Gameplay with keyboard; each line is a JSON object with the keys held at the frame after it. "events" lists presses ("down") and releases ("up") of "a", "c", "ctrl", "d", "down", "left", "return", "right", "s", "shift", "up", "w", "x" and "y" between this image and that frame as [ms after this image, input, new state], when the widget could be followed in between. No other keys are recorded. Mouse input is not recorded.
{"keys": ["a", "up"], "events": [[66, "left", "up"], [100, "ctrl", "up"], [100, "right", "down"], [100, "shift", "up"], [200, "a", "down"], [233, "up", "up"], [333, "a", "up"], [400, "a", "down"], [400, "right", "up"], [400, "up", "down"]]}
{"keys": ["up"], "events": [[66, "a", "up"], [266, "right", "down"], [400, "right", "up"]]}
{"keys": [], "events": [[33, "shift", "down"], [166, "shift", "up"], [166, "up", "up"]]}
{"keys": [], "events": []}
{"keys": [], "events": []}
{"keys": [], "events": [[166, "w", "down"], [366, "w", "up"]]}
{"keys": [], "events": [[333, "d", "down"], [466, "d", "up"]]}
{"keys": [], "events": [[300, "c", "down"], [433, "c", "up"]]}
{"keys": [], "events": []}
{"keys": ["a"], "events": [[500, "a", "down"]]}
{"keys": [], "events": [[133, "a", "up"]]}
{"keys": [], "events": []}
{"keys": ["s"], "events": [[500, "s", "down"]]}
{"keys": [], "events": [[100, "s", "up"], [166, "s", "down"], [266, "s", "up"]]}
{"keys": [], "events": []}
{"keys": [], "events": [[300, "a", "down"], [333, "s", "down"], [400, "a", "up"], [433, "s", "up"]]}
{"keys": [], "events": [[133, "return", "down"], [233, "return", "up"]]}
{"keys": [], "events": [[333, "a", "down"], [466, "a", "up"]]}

++++++++

AIM OF THE EXERCISE
Write out all of the records once more, exactly.

EXERCISE ANSWER
Gameplay with keyboard; each line is a JSON object with the keys held at the frame after it. "events" lists presses ("down") and releases ("up") of "a", "c", "ctrl", "d", "down", "left", "return", "right", "s", "shift", "up", "w", "x" and "y" between this image and that frame as [ms after this image, input, new state], when the widget could be followed in between. No other keys are recorded. Mouse input is not recorded.
{"keys": ["a", "up"], "events": [[66, "left", "up"], [100, "ctrl", "up"], [100, "right", "down"], [100, "shift", "up"], [200, "a", "down"], [233, "up", "up"], [333, "a", "up"], [400, "a", "down"], [400, "right", "up"], [400, "up", "down"]]}
{"keys": ["up"], "events": [[66, "a", "up"], [266, "right", "down"], [400, "right", "up"]]}
{"keys": [], "events": [[33, "shift", "down"], [166, "shift", "up"], [166, "up", "up"]]}
{"keys": [], "events": []}
{"keys": [], "events": []}
{"keys": [], "events": [[166, "w", "down"], [366, "w", "up"]]}
{"keys": [], "events": [[333, "d", "down"], [466, "d", "up"]]}
{"keys": [], "events": [[300, "c", "down"], [433, "c", "up"]]}
{"keys": [], "events": []}
{"keys": ["a"], "events": [[500, "a", "down"]]}
{"keys": [], "events": [[133, "a", "up"]]}
{"keys": [], "events": []}
{"keys": ["s"], "events": [[500, "s", "down"]]}
{"keys": [], "events": [[100, "s", "up"], [166, "s", "down"], [266, "s", "up"]]}
{"keys": [], "events": []}
{"keys": [], "events": [[300, "a", "down"], [333, "s", "down"], [400, "a", "up"], [433, "s", "up"]]}
{"keys": [], "events": [[133, "return", "down"], [233, "return", "up"]]}
{"keys": [], "events": [[333, "a", "down"], [466, "a", "up"]]}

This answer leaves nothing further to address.